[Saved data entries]
——
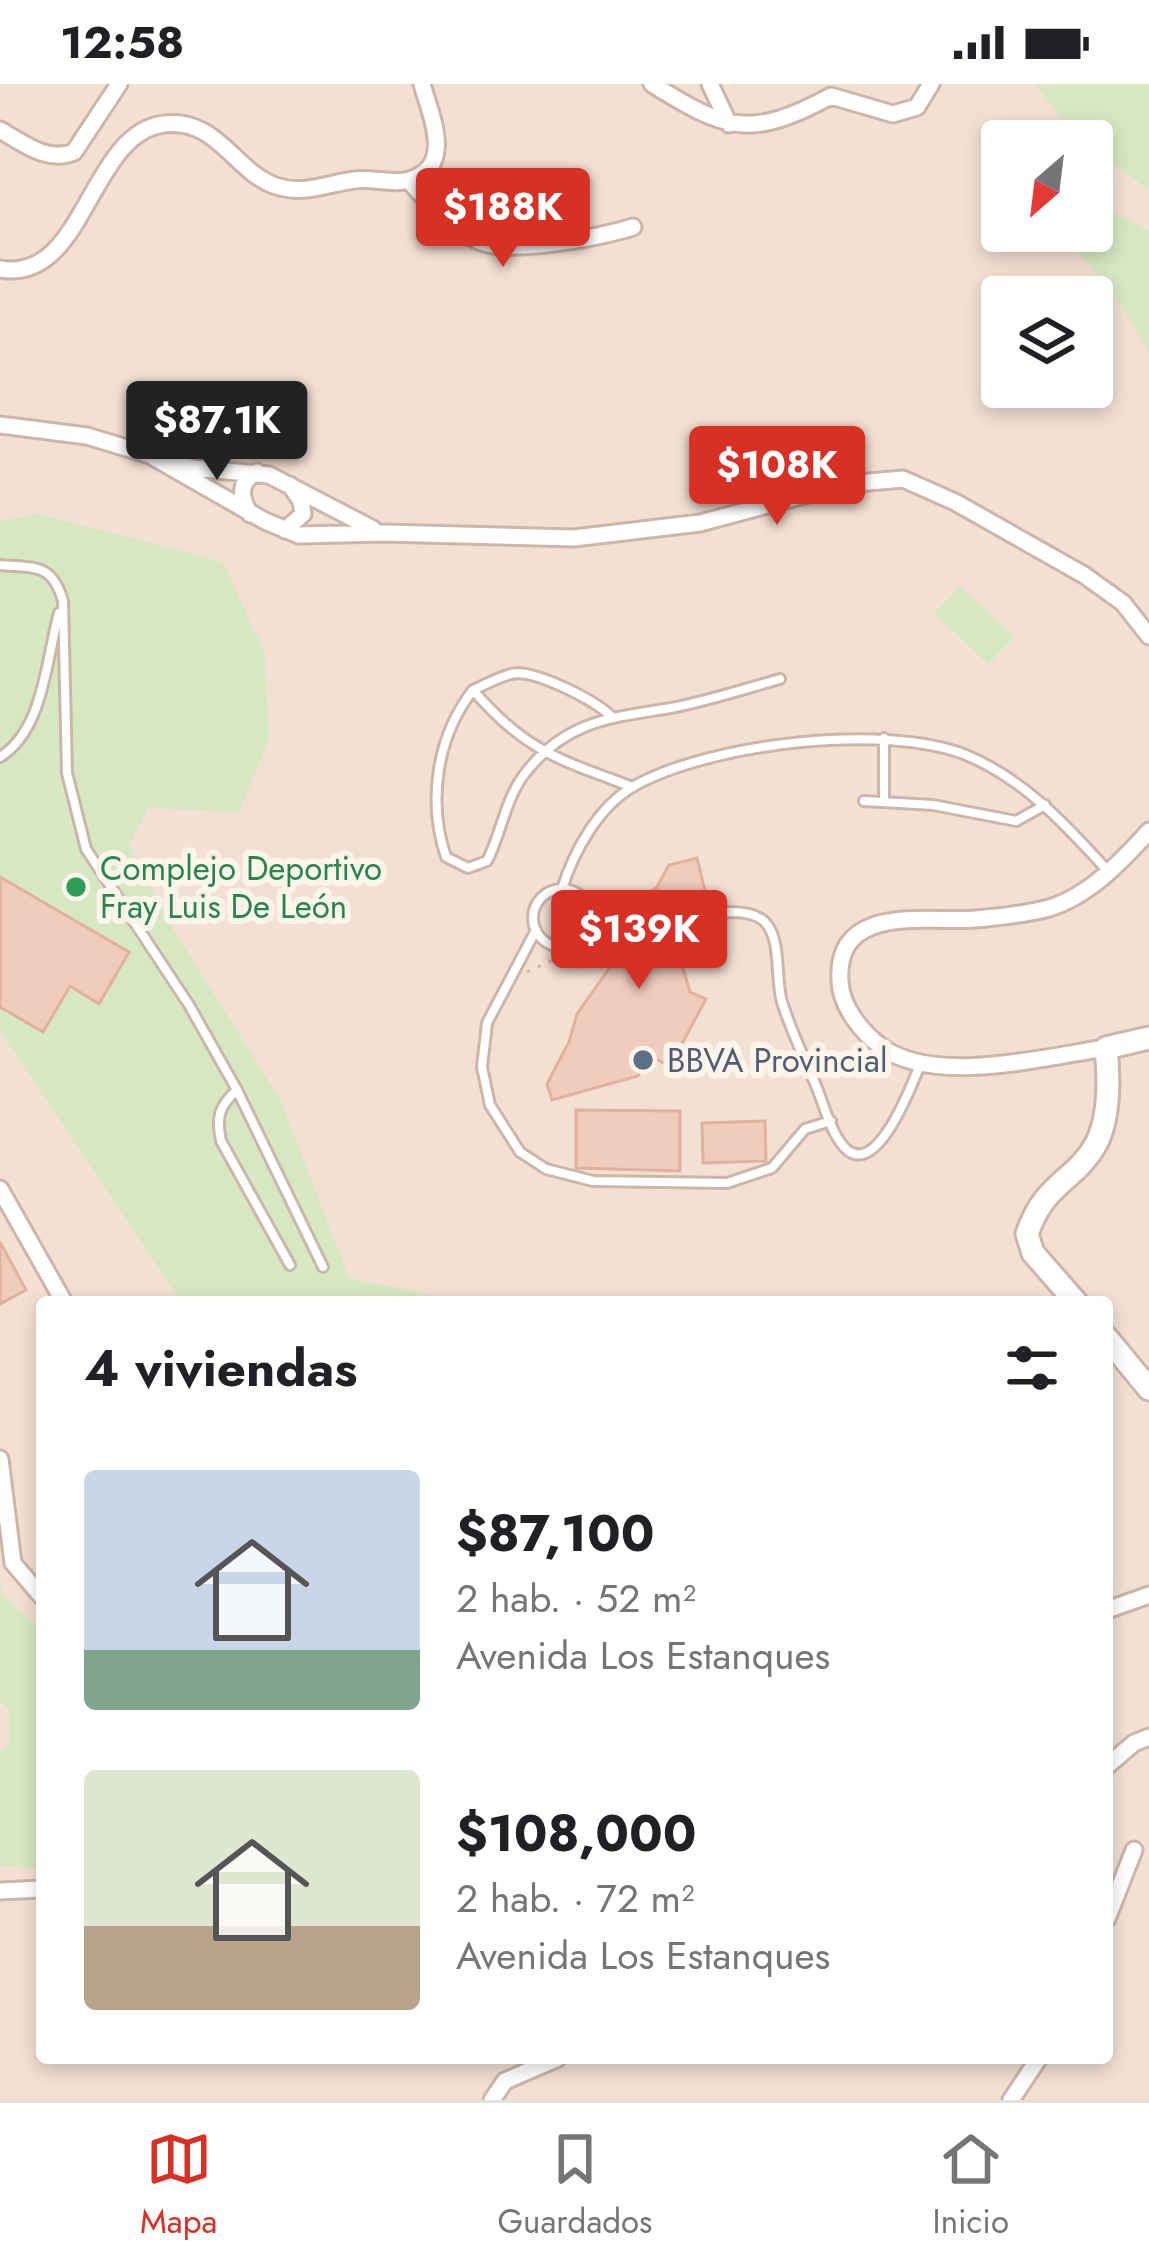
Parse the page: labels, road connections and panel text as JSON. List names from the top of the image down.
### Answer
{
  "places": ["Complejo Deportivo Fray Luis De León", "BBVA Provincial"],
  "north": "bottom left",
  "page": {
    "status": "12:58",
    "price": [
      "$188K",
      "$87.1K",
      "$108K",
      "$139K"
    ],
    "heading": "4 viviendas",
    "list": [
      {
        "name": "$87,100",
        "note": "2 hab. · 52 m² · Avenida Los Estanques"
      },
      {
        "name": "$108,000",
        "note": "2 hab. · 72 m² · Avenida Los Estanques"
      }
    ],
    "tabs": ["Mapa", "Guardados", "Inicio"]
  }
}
——
__What this task involves__
Make an exact copy of all entries above, dropping the images.

__Response__
Parse the page: labels, road connections and panel text as JSON. List names from the top of the image down.
### Answer
{
  "places": ["Complejo Deportivo Fray Luis De León", "BBVA Provincial"],
  "north": "bottom left",
  "page": {
    "status": "12:58",
    "price": [
      "$188K",
      "$87.1K",
      "$108K",
      "$139K"
    ],
    "heading": "4 viviendas",
    "list": [
      {
        "name": "$87,100",
        "note": "2 hab. · 52 m² · Avenida Los Estanques"
      },
      {
        "name": "$108,000",
        "note": "2 hab. · 72 m² · Avenida Los Estanques"
      }
    ],
    "tabs": ["Mapa", "Guardados", "Inicio"]
  }
}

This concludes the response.